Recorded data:
---+---
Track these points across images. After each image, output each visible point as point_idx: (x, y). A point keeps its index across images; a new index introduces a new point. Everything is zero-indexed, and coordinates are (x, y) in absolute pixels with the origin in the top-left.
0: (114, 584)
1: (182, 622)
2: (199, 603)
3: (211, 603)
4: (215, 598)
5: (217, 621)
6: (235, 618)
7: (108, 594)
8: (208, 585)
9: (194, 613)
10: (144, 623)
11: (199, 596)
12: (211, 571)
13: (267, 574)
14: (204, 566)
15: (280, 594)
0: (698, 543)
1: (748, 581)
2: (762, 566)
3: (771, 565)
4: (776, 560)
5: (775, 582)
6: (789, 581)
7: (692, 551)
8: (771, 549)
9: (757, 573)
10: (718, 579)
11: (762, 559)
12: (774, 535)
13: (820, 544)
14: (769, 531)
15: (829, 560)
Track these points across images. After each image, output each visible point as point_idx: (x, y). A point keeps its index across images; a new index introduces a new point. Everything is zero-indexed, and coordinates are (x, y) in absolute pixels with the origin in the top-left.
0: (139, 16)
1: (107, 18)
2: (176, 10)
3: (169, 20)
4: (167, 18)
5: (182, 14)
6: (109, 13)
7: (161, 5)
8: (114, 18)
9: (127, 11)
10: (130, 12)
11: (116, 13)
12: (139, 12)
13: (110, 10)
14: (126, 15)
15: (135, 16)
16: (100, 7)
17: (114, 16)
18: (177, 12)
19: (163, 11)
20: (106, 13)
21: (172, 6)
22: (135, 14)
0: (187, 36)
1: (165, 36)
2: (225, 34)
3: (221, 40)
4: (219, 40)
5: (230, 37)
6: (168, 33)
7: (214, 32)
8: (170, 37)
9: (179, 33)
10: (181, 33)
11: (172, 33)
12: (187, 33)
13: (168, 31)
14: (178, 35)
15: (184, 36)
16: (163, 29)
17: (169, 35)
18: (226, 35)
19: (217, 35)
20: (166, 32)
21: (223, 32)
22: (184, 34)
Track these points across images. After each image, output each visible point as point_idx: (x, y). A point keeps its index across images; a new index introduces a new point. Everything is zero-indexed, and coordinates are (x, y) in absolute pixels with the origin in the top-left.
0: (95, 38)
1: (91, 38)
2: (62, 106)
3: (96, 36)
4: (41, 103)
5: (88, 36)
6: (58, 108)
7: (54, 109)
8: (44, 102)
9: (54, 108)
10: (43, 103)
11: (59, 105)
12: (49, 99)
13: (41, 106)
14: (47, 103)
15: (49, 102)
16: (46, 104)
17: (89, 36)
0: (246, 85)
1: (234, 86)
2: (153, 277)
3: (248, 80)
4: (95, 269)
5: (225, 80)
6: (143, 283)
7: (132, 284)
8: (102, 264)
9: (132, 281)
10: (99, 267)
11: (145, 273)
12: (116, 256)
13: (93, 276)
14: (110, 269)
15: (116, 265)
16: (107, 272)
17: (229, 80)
---+---
Set down the lines above exactly as written. Begin at the line containing "7: (54, 109)" and stop after the last line.

» Task output:
7: (54, 109)
8: (44, 102)
9: (54, 108)
10: (43, 103)
11: (59, 105)
12: (49, 99)
13: (41, 106)
14: (47, 103)
15: (49, 102)
16: (46, 104)
17: (89, 36)
0: (246, 85)
1: (234, 86)
2: (153, 277)
3: (248, 80)
4: (95, 269)
5: (225, 80)
6: (143, 283)
7: (132, 284)
8: (102, 264)
9: (132, 281)
10: (99, 267)
11: (145, 273)
12: (116, 256)
13: (93, 276)
14: (110, 269)
15: (116, 265)
16: (107, 272)
17: (229, 80)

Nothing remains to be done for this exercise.